The life and career of Spanish master Francisco José de Goya y Luciente bridge the end of the 18th century and beginning of the 19th, a time in Spain of wars, upheaval, inquisition and radical change.
Goya chronicled much of it in a mercurial style — from elegantly finessed to slashingly rough — that reflected the tenor of the times, and in many ways, anticipated and influenced the directions of such diverse future art movements as Realism, Expressionism, Surrealism and Modernism.
Goya painted portraits, landscapes, still life, historical scenes and genre scenes, but was known in particular for his depictions of war and conflict — ostensibly in a manner of historical record, but the assumption is (and I think it’s pretty clear), that he was commenting on the misery, tragedy and madness of conflict in a manner that would not have been approved of by the established powers of the time.
He painted what is considered the first straightforward life-size female nude in Western art that did not have some religious, allegorical or mythological narrative to excuse it, The Naked Maja, and a companion painting of the same figure in the same pose, but dressed, as The Clothed Maja (images above, middle). In some ways, the bold position and confrontational stare in the latter is more provocative than the nude version. Both were confiscated from the patron at one point by the Spanish Inquisition.
At various times Goya painted genteel portraits and explosive, dramatic scenes of violence and despair. He was also a master draftsman and printmaker, depicting in one series Caprichos, or visual fantasies of social commentary on the follies of society (The Sleep of Reason Produces Monsters, shown above, top), and in another The Disaster of War.

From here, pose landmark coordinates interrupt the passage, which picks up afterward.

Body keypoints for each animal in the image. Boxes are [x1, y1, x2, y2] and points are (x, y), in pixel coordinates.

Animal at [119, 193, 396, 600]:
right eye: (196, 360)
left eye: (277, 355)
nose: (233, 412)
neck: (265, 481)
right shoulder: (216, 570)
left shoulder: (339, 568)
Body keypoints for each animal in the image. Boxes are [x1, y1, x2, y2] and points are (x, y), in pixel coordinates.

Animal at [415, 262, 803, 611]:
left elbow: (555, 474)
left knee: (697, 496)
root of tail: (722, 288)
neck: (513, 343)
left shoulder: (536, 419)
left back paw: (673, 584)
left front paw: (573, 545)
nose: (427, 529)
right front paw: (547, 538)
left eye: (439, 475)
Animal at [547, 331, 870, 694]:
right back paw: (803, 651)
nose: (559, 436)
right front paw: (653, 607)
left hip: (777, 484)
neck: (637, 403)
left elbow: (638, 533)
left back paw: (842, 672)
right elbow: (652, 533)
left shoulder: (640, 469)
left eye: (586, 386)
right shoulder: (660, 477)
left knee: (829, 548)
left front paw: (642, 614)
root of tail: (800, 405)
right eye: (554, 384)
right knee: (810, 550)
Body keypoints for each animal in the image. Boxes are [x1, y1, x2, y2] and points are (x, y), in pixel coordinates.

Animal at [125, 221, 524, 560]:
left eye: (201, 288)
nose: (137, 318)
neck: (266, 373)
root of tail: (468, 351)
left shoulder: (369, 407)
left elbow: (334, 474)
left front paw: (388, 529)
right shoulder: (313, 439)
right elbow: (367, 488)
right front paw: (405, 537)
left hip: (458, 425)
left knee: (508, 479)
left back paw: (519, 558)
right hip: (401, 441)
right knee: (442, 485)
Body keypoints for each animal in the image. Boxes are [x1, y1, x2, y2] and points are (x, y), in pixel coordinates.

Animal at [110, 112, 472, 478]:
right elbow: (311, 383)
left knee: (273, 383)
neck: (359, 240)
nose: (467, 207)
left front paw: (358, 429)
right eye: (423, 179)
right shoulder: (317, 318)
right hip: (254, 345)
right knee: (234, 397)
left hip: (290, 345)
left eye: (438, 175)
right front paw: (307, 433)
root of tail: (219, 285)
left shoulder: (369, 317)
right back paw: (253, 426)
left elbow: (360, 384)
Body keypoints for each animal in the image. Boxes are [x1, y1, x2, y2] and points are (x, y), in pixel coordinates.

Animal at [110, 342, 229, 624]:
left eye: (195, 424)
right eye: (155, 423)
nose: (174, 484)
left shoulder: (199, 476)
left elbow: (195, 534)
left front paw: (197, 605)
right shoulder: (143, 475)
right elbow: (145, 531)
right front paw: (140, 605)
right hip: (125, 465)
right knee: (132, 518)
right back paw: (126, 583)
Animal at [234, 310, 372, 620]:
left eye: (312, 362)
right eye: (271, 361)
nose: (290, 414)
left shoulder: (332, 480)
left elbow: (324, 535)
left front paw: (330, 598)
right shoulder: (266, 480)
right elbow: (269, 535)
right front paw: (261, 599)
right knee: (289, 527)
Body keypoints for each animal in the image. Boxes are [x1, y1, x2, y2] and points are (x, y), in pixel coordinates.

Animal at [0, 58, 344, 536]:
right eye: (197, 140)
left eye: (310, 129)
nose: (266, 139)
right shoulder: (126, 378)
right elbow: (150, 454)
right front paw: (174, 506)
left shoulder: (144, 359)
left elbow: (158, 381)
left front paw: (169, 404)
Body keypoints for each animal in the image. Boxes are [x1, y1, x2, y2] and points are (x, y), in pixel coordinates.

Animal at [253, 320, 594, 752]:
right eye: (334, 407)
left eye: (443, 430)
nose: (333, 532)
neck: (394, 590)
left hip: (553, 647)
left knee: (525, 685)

Late in his life, his health and mental state failing, he painted a mysterious series of darkly themed paintings on canvas and directly on the walls of the house in which he was living, that have come to be known at the “Black Paintings“. Most of the wall paintings were transferred to canvas, but with little relative success. These were never meant by Goya to be sold or displayed, but were a personal outpouring of his own grief or rage. The most famous of them is Saturn Devouring his Son (above, forth from bottom), which is assumed by many to be an allegory of civil war couched in narrative of myth.
There is currently an exhibition of Goya’s work at the Museum of Fine Arts Boston, Goya Order and Disorder, that is on view until January 19, 2015. There is a small preview on the museum’s site, but once again, as with the current exhibit of the work of illustrator Mac Conner in New York, the British newspaper The Guardian does a better job of previewing and promoting an American exhibition than the museum itself (images from the show, above top, down to the self-portrait of Goya painting).